With official clearance, EleTect nodes were deployed across select hotspots along the forest–village interface in Kothamangalam.
Each unit combined vision + acoustic TinyML detection and LoRa communication to identify elephants and other sounds in real time.

Local communities and forest officers both reported positive feedback, reinforcing EleTect’s value as a safe and practical conservation technology.

Architecture

Signages will be placed like below.

🔗 Components Used

Component

EleTect Node

XIAO ESP32S3

Grove LoRa-E5 Module

Solar Charging Modules

Custom battery pack

Custom LED panel

Enclosure Using Acrylic sheet

🛠️ Step 1: Build the Custom Signage Enclosure

In this step, we’ll create a weatherproof and visually impactful enclosure that houses the electronics for the elephant warning signage system. The enclosure is made from 5mm clear acrylic sheets, designed in Fusion 360, and laser cut for precision.

🧰 Materials Needed

• 5mm thick clear acrylic sheet
• Access to a laser cutter
• Acrylic glue (e.g., Weld-On 3 or Fevikwik)
• Vinyl cutter and precision knife
• Reflective vinyl sticker sheet (yellow and red)
• Matte black vinyl sheet
• Clamps or tape for alignment
• Fusion 360 or similar CAD software
• Cooling film

🖥️ Step 1.1: Design the Enclosure in Fusion 360

Create a Design in Fusion360 for the enclosure.
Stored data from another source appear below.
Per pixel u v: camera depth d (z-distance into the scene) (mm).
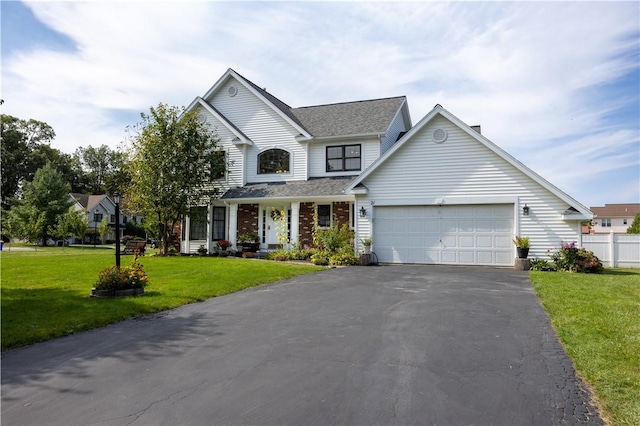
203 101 21984
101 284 8789
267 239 20766
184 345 5523
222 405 3674
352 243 17703
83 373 4539
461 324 6438
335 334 5941
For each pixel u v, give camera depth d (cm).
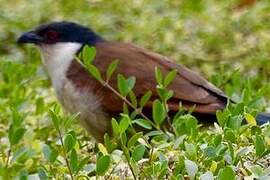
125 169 969
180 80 1211
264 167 933
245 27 1808
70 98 1266
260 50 1709
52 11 1905
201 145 949
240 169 912
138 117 1221
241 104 1020
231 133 969
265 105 1323
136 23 1836
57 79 1288
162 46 1748
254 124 995
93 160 1095
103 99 1232
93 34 1319
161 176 898
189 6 1931
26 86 1490
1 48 1825
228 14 1892
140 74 1229
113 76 1233
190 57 1714
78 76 1256
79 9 1931
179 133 1034
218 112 1012
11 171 1034
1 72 1609
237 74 1383
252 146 966
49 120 1249
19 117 1101
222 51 1734
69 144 912
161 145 978
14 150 1115
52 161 930
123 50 1266
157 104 1037
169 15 1880
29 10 1905
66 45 1309
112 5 1934
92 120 1254
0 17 1884
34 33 1336
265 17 1847
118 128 933
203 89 1210
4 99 1377
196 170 862
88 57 1116
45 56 1323
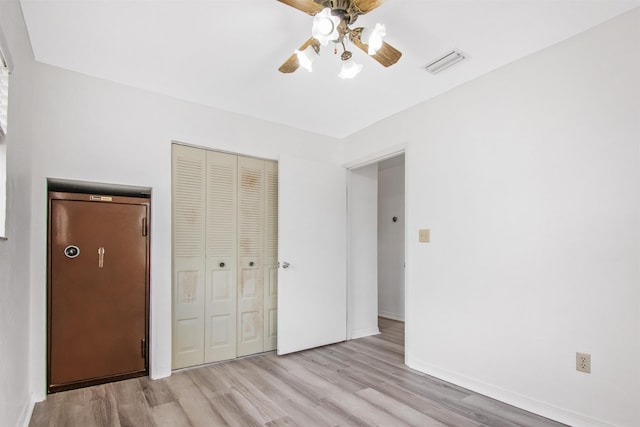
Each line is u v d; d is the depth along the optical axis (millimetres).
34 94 2281
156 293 2701
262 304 3355
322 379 2674
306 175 3537
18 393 1851
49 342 2355
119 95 2625
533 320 2189
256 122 3369
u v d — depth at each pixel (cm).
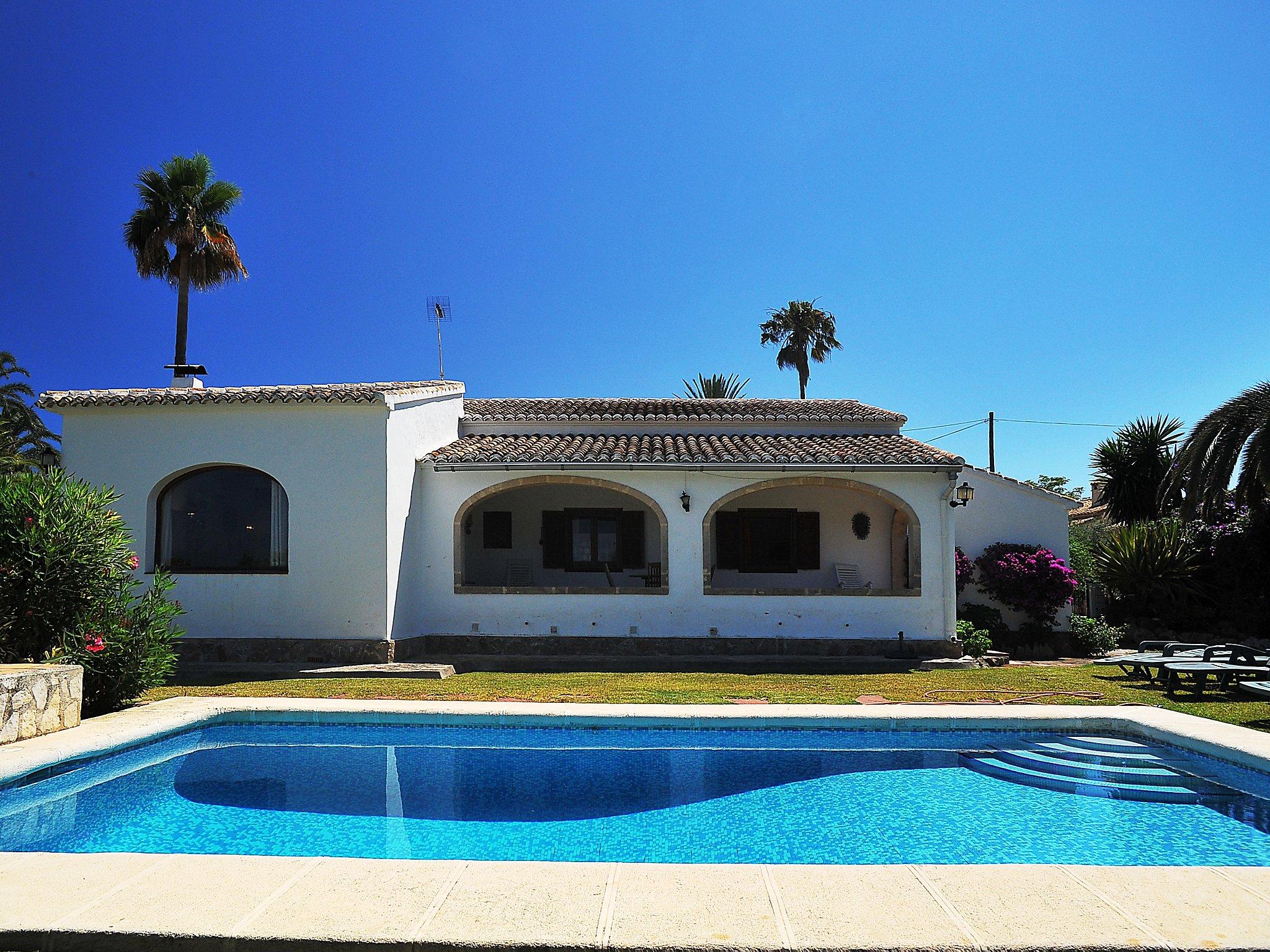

Sketch the front panel dimensions based on your component layout (camera, LEDs, LoRa antenna, etc.).Ensure the box has enough depth to house the electronics.

Export each face of the enclosure as a DXF file for laser cutting.

🔥 Step 1.2: Laser Cut the Acrylic Panels

• Upload the DXF files to your laser cutter’s software.
• Set your laser cutter to the appropriate power/speed settings for 5mm acrylic.
• Carefully cut each panel and label them as you go to avoid confusion during assembly.Peel off any protective film after cutting.

👉 Safety first! Wear proper eye protection and operate the cutter in a ventilated area.

🧷 Step 1.3: Assemble the Enclosure

Lay out all the cut pieces on a clean surface.

Begin with the base and edges.Apply acrylic glue along the joining edges and press pieces together.Use clamps or masking tape to hold parts in place until dry.

Continue assembling all sides until the box is complete.

Let the entire assembly cure for several hours to ensure strong bonding.

👉 Tip: Double-check the alignment before applying glue — acrylic bonds instantly!Grind and smoothen the irregular edges using a grinding tool.

✨ Step 1.4: Apply the Reflective Graphics

Design an elephant silhouette and the text “ELEPHANTS AHEAD” using vector software (e.g., Adobe Illustrator or Inkscape).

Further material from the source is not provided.